Neben ihren bisherigen Produkten "Lehrte-STROM-FIX-XL" (mit Garantie auf den Arbeits- und Grundpreis bis Ende 2015) und "Lehrte-STROM-FIX" (mit in nur kurzer Zeit 6.000 Stromkunden) kann nun auch "Lehrte-E.eg-Natur-Strom" direkt vermarktet werden, mit ebenfalls garantiertem Arbeits- und Grundpreis bis Ende 2015 "und nur etwas mehr als einen Cent pro verbrauchter Kilowattstunde teurer als die schon günstigen Sonderprodukte aus konventioneller Erzeugung", wie sich Stadtwerke-Vertriebsmanager Björn Rust freut.
Durchaus mit berechtigtem Stolz präsentieren Stadtwerke und Volksbank am Gemeinschaftsstand mit der Energiegenossenschaft den Naturstrom vor Ort auch bei der "Familien-Frühjahrs-Messe" an diesem Wochenende. Versorgt werden aus der Stromerzeugung in den eigenen Solarkraftwerken können rund 1.000 Haushalte.

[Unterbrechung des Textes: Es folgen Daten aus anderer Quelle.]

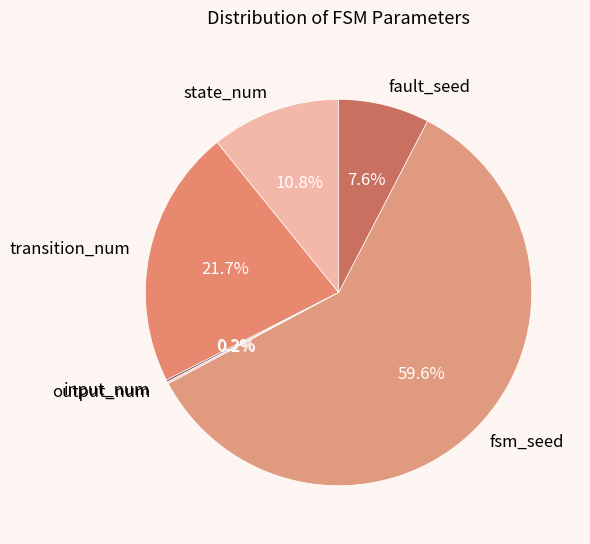

What is the largest slice in the pie chart?

fsm_seed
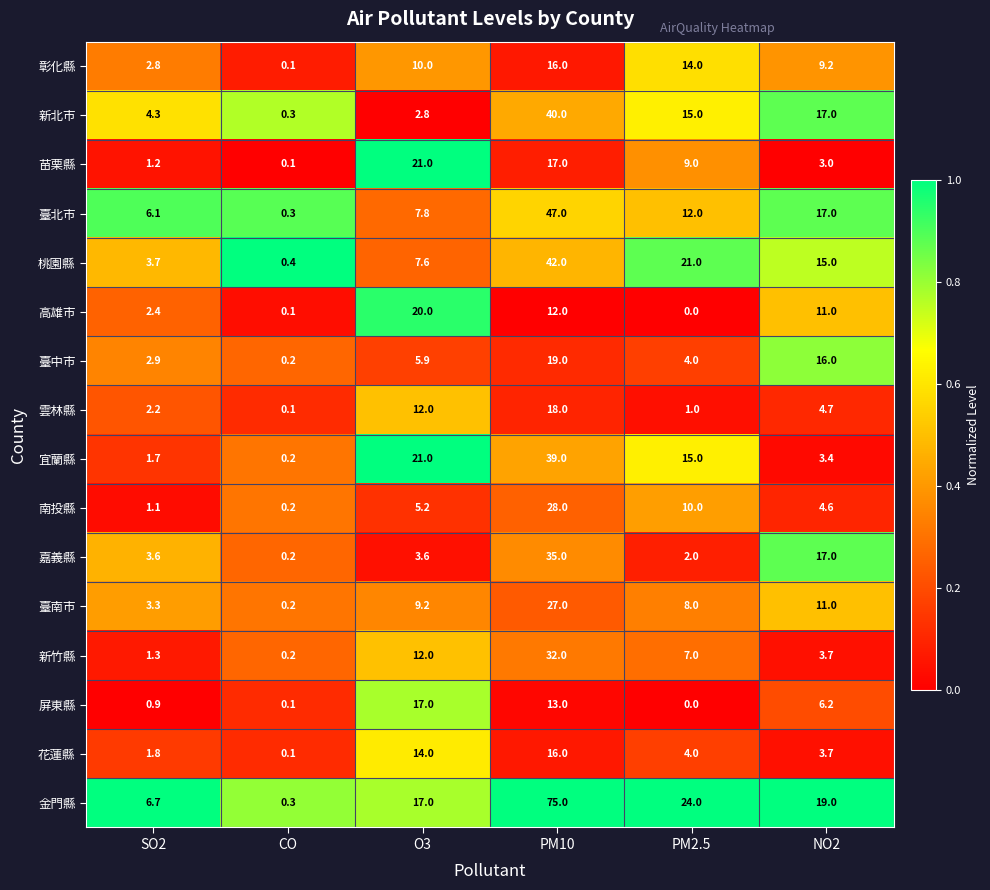

Where does the 南投縣 series first go above 5?

O3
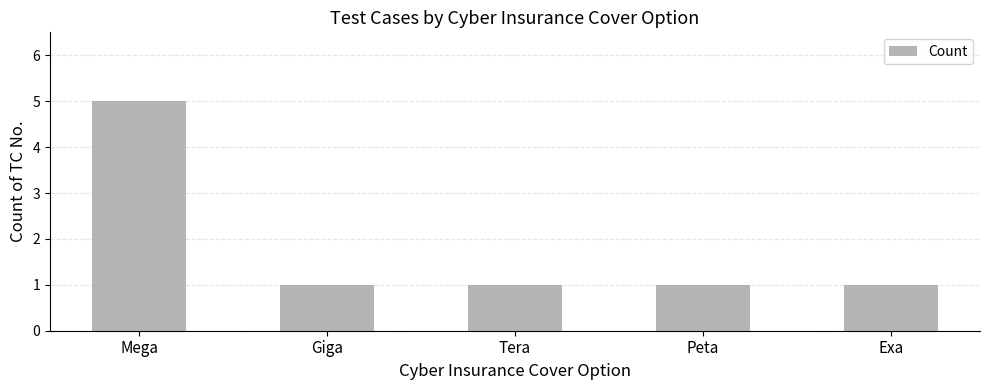

Does the chart contain stacked bars?

No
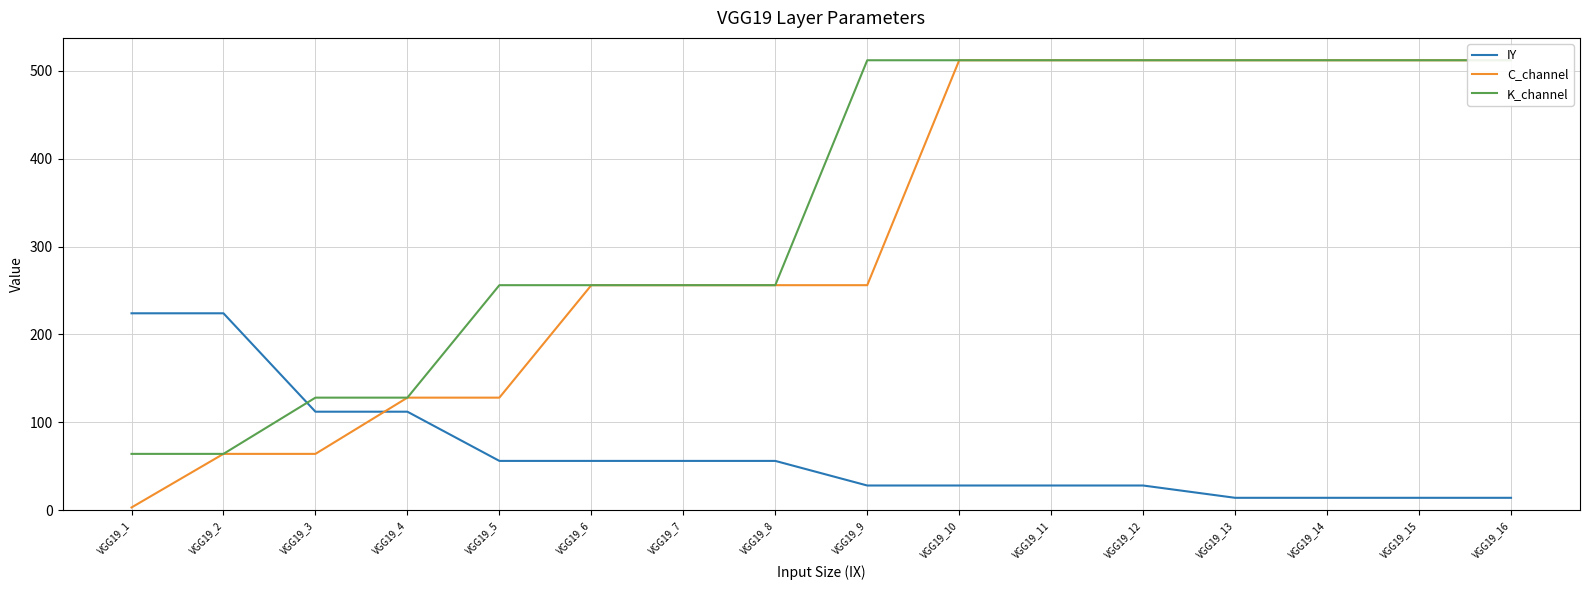

Which series changed the most between VGG19_4 and VGG19_9?

K_channel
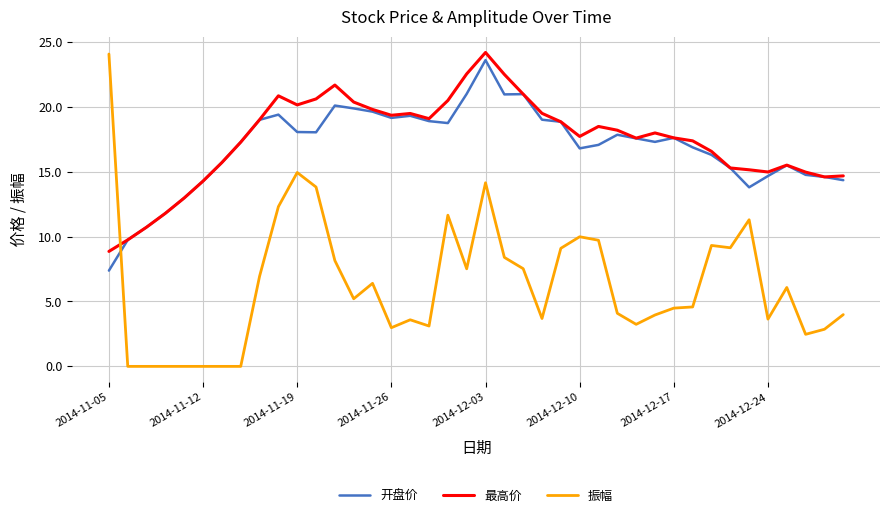

Which series has the widest spread of values?

振幅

Ein Betrieb hat den NATURSTROM bereits fest gebucht, und das aus doppelt gutem Grund. Nach einem Schulseminar habe seine Tochter ihn mächtig dazu gedrängt, Naturstrom zu beziehen, berichtet Diplom-Argraringenieur Christian Bödecker. Andererseits weiß auch er aus beruflicher Praxis seines Ingenieurbüros "AgriWert", dass bei Wertermittlungen die Energieeffizienz von Gebäuden eine immer größere Rolle spiele, bekräftigte Bödecker, als er jetzt für seine Büroräume in der ehemaligen Puderzuckermühle des EKZ "Zuckerfabrik" Lehrte den ersten Bezugsvertrag für den vor Ort erzeugten regenerativen Strom unterzeichnete. Weitere Interessenten dürften diesem Beispiel bei der "Lehrter Messe" folgen.
Geöffnet hat die regionale Verbraucherschau auf dem Lehrter Schützenplatz (Navi: Am Pfingstanger / Hohnhorstweg) am Freitag und Samstag, 14. und 15. März, jeweils von 10.00 bis 18.00 Uhr sowie am Sonntag, 16. März, von 11.00 bis 18.00 Uhr.